– Хм… возможно, – ответила я и как можно изящнее выползла из-под стола.

Рядом стоял мужчина неопределенного возраста, так сильно похожий на мою начальницу, что я не удивилась бы, если он оказался ее сыном: те же волчьи глаза и прямые пепельно-каштановые волосы, дряблые щеки и болезненно бледная кожа, в его случае покрытая шрамами от акне.

– Кнопку ищете? – спросил он, волшебным образом угадав мои мысли.

– Да, – призналась я, – и чувствую себя очень глупо.

Мужчина сочувственно покачал головой:

– Она хорошо спрятана в очень странном месте. Ее никто не может найти. И когда сидишь за столом, не дотянуться. Вот она.

Он обошел стол и встал рядом, оставаясь, впрочем, на почтительном расстоянии, просунул руку слева от машинки, словно хотел ее обнять, и с громким щелчком повернул рычажок. Машинка громко заурчала, как спящий кот, и отчетливо завибрировала – вибрации можно было увидеть невооруженным глазом.

– Большое спасибо, – сказала я, пожалуй, слишком эмоционально.

– Не за что, – ответил мужчина.

Я вжалась в стол, чтобы ему хватило места пролезть, и он неуклюже протиснулся мимо, споткнувшись о пластиковый коврик, на котором стоял мой стул, а потом еще и о валяющийся шнур. Он вздохнул и протянул руку; на его безымянном пальце я увидела простой золотой ободок – обручальное кольцо, – что меня удивило. Он выглядел очень одиноким.

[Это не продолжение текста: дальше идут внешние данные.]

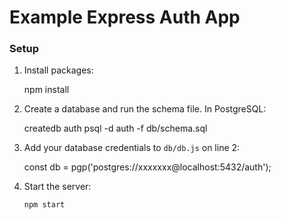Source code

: # Example Express Auth App

### Setup

1. Install packages:

    npm install

1. Create a database and run the schema file. In PostgreSQL:

    createdb auth
    psql -d auth -f db/schema.sql

1. Add your database credentials to `db/db.js` on line 2:

    const db = pgp('postgres://xxxxxxx@localhost:5432/auth');

1. Start the server:

    `npm start`
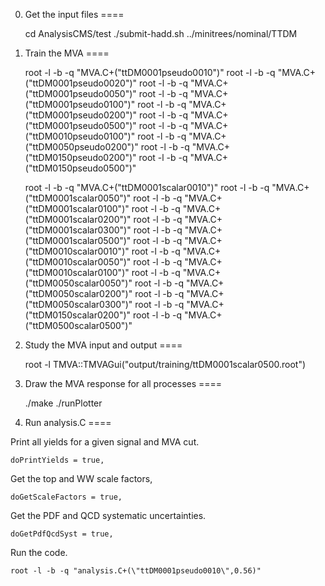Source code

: 0. Get the input files
====

    cd AnalysisCMS/test
    ./submit-hadd.sh ../minitrees/nominal/TTDM


1. Train the MVA
====

    root -l -b -q "MVA.C+(\"ttDM0001pseudo0010\")"
    root -l -b -q "MVA.C+(\"ttDM0001pseudo0020\")"
    root -l -b -q "MVA.C+(\"ttDM0001pseudo0050\")"
    root -l -b -q "MVA.C+(\"ttDM0001pseudo0100\")"
    root -l -b -q "MVA.C+(\"ttDM0001pseudo0200\")"
    root -l -b -q "MVA.C+(\"ttDM0001pseudo0500\")"
    root -l -b -q "MVA.C+(\"ttDM0010pseudo0100\")"
    root -l -b -q "MVA.C+(\"ttDM0050pseudo0200\")"
    root -l -b -q "MVA.C+(\"ttDM0150pseudo0200\")"
    root -l -b -q "MVA.C+(\"ttDM0150pseudo0500\")"

    root -l -b -q "MVA.C+(\"ttDM0001scalar0010\")"
    root -l -b -q "MVA.C+(\"ttDM0001scalar0050\")"
    root -l -b -q "MVA.C+(\"ttDM0001scalar0100\")"
    root -l -b -q "MVA.C+(\"ttDM0001scalar0200\")"
    root -l -b -q "MVA.C+(\"ttDM0001scalar0300\")"
    root -l -b -q "MVA.C+(\"ttDM0001scalar0500\")"
    root -l -b -q "MVA.C+(\"ttDM0010scalar0010\")"
    root -l -b -q "MVA.C+(\"ttDM0010scalar0050\")"
    root -l -b -q "MVA.C+(\"ttDM0010scalar0100\")"
    root -l -b -q "MVA.C+(\"ttDM0050scalar0050\")"
    root -l -b -q "MVA.C+(\"ttDM0050scalar0200\")"
    root -l -b -q "MVA.C+(\"ttDM0050scalar0300\")"
    root -l -b -q "MVA.C+(\"ttDM0150scalar0200\")"
    root -l -b -q "MVA.C+(\"ttDM0500scalar0500\")"


2. Study the MVA input and output
====

    root -l
    TMVA::TMVAGui("output/training/ttDM0001scalar0500.root")


3. Draw the MVA response for all processes
====

    ./make
    ./runPlotter


4. Run analysis.C
====

Print all yields for a given signal and MVA cut.

    doPrintYields = true,

Get the top and WW scale factors,

    doGetScaleFactors = true,

Get the PDF and QCD systematic uncertainties.

    doGetPdfQcdSyst = true,

Run the code.   

    root -l -b -q "analysis.C+(\"ttDM0001pseudo0010\",0.56)"
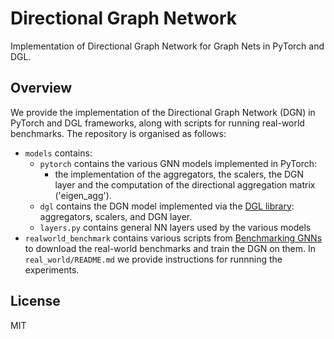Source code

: # Directional Graph Network

Implementation of Directional Graph Network for Graph Nets in PyTorch and DGL.

## Overview

We provide the implementation of the Directional Graph Network (DGN) in PyTorch and DGL frameworks, along with scripts for running real-world benchmarks. The repository is organised as follows:

- `models` contains:
  - `pytorch` contains the various GNN models implemented in PyTorch:
    - the implementation of the aggregators, the scalers, the DGN layer and the computation of the directional aggregation matrix ('eigen_agg').
  - `dgl` contains the DGN model implemented via the [DGL library](https://www.dgl.ai/): aggregators, scalers, and DGN layer.
  - `layers.py` contains general NN layers used by the various models
- `realworld_benchmark` contains various scripts from [Benchmarking GNNs](https://github.com/graphdeeplearning/benchmarking-gnns) to download the real-world benchmarks and train the DGN on them. In `real_world/README.md` we provide instructions for runnning the experiments.


## License
MIT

– Хью, – представился мой спаситель, – а вы, наверно, Джоанна.

– Да, – подтвердила я и взяла его за руку; та была теплой, сухой и очень-очень белой.

– Я сижу вот здесь, – Хью указал на дверь прямо напротив моего стола, которую я сначала приняла за дверь шкафа. – Если что-то понадобится, обращайтесь. Ваша начальница иногда плохо… – он тяжело вздохнул, – объясняет. Так что, если что-то будет непонятно, спросите меня. – Его лицо вдруг изменилось, он улыбнулся. – Я здесь давно и знаю, как все устроено в этом офисе. Как все работает.

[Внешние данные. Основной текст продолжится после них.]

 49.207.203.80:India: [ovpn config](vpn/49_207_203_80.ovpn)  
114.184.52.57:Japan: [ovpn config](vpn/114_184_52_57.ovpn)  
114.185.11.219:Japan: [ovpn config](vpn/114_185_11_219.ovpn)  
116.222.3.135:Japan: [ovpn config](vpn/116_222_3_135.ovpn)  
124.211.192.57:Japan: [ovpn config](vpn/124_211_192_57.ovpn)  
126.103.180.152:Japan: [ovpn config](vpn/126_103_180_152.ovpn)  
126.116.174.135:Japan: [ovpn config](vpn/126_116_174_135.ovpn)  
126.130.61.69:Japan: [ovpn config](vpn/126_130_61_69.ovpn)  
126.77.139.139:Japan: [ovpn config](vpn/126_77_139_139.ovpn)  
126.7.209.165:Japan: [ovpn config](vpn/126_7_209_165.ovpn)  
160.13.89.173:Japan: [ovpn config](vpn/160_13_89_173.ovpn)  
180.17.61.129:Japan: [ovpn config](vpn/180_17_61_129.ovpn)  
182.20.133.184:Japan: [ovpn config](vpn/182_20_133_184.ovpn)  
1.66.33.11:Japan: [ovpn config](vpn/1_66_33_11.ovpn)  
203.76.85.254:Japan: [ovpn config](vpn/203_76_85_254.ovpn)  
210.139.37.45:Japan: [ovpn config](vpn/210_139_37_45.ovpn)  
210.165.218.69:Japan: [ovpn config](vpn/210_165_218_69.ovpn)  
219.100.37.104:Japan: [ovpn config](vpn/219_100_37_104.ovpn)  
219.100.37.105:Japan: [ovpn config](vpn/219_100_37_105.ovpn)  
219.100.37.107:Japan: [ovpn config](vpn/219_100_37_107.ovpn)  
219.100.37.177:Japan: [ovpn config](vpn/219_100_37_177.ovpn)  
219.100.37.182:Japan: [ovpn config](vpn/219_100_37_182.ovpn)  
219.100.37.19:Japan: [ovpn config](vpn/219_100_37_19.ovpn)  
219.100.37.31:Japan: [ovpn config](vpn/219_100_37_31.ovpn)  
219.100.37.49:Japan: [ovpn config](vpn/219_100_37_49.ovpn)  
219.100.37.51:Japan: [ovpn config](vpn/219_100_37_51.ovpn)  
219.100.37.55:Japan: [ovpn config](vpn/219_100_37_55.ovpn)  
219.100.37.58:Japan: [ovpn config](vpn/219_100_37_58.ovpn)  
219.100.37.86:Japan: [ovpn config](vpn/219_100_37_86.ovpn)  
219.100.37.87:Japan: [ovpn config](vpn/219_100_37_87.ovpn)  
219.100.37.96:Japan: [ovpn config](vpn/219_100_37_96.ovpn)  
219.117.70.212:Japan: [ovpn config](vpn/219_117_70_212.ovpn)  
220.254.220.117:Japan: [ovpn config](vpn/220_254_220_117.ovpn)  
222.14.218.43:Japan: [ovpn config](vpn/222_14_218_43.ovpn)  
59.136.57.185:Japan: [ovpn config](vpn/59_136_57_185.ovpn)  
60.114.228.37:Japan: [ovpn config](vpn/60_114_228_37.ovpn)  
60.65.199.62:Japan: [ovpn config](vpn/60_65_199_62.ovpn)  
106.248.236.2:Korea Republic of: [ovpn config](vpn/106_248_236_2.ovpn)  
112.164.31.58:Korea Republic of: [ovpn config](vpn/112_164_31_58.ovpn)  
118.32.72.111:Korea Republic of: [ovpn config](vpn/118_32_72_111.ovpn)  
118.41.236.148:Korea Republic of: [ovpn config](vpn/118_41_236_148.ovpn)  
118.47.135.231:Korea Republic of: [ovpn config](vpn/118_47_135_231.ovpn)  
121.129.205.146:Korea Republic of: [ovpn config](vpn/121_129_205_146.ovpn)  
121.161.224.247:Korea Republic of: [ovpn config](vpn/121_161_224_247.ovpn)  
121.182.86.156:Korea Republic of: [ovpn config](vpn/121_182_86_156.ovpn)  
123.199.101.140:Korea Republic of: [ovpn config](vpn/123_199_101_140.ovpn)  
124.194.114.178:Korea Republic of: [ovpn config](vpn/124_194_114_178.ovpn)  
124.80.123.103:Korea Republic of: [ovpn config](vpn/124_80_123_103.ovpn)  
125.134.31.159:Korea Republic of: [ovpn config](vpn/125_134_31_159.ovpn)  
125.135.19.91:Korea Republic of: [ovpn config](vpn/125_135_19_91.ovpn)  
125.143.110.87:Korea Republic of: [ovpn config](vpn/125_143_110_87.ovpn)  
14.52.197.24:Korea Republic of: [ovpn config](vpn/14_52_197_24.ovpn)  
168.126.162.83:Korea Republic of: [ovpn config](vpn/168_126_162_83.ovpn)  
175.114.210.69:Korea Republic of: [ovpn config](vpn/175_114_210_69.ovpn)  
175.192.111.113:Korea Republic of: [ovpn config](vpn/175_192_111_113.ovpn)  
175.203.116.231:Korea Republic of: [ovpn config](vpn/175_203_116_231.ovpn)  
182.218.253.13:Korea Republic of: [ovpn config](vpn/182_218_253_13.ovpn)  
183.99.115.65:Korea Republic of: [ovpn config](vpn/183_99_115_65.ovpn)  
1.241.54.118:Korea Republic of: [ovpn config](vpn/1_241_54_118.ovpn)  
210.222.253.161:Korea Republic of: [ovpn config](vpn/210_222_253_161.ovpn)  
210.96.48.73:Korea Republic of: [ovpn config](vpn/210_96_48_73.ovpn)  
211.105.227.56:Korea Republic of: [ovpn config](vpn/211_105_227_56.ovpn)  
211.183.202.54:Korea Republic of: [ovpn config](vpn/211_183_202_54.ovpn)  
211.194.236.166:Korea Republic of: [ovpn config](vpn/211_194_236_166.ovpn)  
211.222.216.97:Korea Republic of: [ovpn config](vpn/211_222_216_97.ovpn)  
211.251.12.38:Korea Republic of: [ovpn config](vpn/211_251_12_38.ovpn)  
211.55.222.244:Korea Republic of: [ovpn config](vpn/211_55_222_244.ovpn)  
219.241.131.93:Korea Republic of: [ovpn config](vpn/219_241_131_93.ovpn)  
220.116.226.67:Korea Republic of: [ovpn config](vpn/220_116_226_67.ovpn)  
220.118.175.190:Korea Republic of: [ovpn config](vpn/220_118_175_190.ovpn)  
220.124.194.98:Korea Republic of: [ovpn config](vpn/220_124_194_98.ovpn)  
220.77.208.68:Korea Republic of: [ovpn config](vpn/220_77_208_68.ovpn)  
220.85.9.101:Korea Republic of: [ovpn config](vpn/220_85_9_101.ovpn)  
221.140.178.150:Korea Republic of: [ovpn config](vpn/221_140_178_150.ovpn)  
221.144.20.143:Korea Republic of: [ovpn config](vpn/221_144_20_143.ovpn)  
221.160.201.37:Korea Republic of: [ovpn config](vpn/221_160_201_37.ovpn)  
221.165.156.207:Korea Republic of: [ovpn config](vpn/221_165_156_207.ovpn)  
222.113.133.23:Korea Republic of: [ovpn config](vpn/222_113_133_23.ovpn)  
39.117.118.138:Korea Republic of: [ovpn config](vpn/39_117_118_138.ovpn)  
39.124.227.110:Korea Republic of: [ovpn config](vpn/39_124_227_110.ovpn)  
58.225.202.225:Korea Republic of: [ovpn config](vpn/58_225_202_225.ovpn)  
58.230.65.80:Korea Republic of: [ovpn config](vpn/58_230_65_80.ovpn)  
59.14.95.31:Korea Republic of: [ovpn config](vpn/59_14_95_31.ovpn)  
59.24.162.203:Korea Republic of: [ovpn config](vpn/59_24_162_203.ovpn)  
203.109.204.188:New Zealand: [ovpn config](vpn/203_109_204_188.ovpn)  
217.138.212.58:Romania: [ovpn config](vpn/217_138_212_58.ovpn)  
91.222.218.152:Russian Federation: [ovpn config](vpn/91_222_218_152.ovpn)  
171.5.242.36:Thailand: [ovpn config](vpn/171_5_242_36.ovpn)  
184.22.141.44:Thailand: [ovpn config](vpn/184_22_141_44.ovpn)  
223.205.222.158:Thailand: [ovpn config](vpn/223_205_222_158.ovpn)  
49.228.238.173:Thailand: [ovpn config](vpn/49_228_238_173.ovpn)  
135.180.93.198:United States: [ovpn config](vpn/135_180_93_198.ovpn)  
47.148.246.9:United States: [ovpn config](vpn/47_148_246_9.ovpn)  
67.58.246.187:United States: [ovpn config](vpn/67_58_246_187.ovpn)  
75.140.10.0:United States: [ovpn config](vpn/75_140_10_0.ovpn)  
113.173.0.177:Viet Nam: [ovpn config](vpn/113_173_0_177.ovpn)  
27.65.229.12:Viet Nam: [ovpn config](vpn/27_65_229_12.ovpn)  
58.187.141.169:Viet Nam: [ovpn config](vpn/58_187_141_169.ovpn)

– Насколько давно? – спросила я, не успев подумать, что, наверно, это бестактно. – Долго вы здесь работаете?

– Посмотрим, – Хью скрестил руки на груди и задумчиво сморщил лоб. Он и так говорил медленно, а теперь заговорил еще медленнее. – Я пришел в 1977 году на место ассистента Дороти… – Я кивнула, делая вид, что знаю, кто такая Дороти. – Потом ушел ненадолго… кажется, в 1986-м. Или в 1987-м. Но потом вернулся. – Он снова вздохнул. – Двадцать лет, значит. Уже двадцать лет здесь работаю.

– Ого! – ахнула я. Мне самой было двадцать три года.

Хью рассмеялся:

– Ого! Точнее и не скажешь. – Он пожал плечами. – Мне здесь нравится. Кое-что не нравится, конечно, но мне подходит это место. Работа, которой я здесь занимаюсь.

Я хотела спросить, чем именно Хью занимается, но решила, что это все-таки бестактно. Мама учила никогда не допытываться, сколько человек зарабатывает и какая у него должность. Поскольку разговор происходил в литературном агентстве, я сделала вывод, что Хью – литературный агент.

Снова оставшись одна – свет из кабинета Хью успокаивающе падал на ковер справа от моего стола, – я взяла микрокассету и, повозившись немного, вставила ее в диктофон, после чего снова принялась искать кнопку. Нет, только не это опять, подумала я; на диктофоне тоже не оказалось ничего – ни рычажка, ни каких-нибудь педалей, о которых говорила начальница, – лишь колесико без опознавательных знаков. Я подняла гладкую пластиковую коробку и осмотрела ее со всех сторон, но не увидела ровным счетом ничего.

Я тихо постучала в полуоткрытую дверь кабинета Хью.

– Входите, – сказал он, и я вошла.

Хью сидел за Г-образным столом, похожим на мой, но заваленным грудой бумаг, такой высокой, что за ней не было видно ни его груди, ни шеи. Здесь были распечатанные и нераспечатанные конверты, их надорванные края махрились и напоминали оторвавшиеся от платья оборки; письма, сложенные втрое и полуразвернутые; желтые листки, напечатанные под копирку, и черная копировальная бумага; большие розовые и желтые картотечные карточки; бумажки, бумажки, бумажки… Их было так много, что я встряхнула головой, не в силах поверить, что этот бумажный хаос существует на самом деле.